Being unrealistic would make them prone to believe the claims of leaders who they might respect or support. They could make mistakes in what they believe is the reality of the world around them. Being unempathic would make them prone to be aggressive or unsympathetic to outsiders, like immigrants or ethnic minorities. Being uncreative would make them want to return to the past, to an older age when America was great because current problems didn’t exist. We can make America great again, they believe, if we go backwards in time.
Roy Grinker, a classic psychiatrist from the 1950s/60s, did research in the Midwest on normal mental health, and coined the term “homoclites” for what we might call “very normal” people. He observed that these normal mentally healthy people were moderate in their politics and religion and lifestyle, focused on domestic happiness, and not very ambitious or motivated toward achievement.

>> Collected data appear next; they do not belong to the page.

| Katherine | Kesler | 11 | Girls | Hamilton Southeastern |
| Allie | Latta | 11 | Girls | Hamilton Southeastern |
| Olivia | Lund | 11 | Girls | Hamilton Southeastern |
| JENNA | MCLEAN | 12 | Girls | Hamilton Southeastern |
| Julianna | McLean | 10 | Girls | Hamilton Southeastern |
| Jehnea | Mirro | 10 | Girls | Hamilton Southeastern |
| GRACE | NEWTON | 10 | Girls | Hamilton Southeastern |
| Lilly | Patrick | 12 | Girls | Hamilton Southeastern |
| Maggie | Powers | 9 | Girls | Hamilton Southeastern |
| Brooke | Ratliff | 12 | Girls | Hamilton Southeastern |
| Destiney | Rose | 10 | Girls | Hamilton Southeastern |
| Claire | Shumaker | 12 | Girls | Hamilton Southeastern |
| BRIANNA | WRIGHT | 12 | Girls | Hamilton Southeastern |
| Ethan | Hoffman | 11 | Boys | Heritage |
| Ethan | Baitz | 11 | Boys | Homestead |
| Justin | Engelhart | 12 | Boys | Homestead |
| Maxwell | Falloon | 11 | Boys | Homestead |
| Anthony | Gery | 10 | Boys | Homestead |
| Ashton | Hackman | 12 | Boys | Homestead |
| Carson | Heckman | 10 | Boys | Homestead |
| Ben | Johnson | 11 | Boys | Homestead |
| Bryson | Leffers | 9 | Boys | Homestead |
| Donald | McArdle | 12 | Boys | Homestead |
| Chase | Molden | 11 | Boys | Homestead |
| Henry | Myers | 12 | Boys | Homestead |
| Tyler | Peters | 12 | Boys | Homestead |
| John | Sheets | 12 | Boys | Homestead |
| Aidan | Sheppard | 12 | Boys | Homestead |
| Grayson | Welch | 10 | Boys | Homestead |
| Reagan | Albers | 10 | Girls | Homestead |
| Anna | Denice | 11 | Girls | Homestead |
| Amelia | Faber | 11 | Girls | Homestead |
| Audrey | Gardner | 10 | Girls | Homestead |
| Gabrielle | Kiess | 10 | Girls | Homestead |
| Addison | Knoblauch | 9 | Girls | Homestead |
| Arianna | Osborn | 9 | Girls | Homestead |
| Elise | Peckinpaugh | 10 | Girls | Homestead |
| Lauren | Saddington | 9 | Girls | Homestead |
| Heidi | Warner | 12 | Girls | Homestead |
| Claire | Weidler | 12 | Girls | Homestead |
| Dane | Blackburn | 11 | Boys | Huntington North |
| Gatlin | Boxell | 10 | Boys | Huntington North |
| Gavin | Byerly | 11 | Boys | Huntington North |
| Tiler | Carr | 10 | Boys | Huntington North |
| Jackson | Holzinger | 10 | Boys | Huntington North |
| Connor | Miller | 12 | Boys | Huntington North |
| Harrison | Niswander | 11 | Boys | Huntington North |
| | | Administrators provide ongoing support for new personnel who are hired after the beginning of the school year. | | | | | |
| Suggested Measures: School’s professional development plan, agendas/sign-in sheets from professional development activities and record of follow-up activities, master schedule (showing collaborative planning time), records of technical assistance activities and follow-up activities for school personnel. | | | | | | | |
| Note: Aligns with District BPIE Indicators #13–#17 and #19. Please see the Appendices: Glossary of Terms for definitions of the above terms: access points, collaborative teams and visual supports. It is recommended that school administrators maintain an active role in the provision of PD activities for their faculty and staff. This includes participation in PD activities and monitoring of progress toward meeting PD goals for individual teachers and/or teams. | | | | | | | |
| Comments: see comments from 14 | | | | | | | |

There’s nothing wrong with being a normal homoclite, and as individuals, the silent majority follow the laws, go to church, and are moral in their daily lives. But, for the reasons given, there are some political and social risks that go along with normal human psychology. (I’ve written about this in some detail in A First-Rate Madness). Repeatedly, the majority of a population – normal and healthy and civilized – has acquiesced in tyranny, racial or ethnic discrimination, and even genocide, as with Nazi Germany, Serbia in the 1990s, and even the United States itself during the eras of slavery and racial segregation.
In short, it is an unfortunate fact that supporters of leaders like Trump are rather normal average persons, and this sad reality is not unique to the US or to Trump. It applies to other countries who have leaders who are right-wing, reactionary, and populistic in a demagogic way, like Berlusconi in Italy, Netanyahu in Israel, the Brexit leaders of England, Le Pen in France, Duterte in the Philippines, and Bolsonaro in Brazil.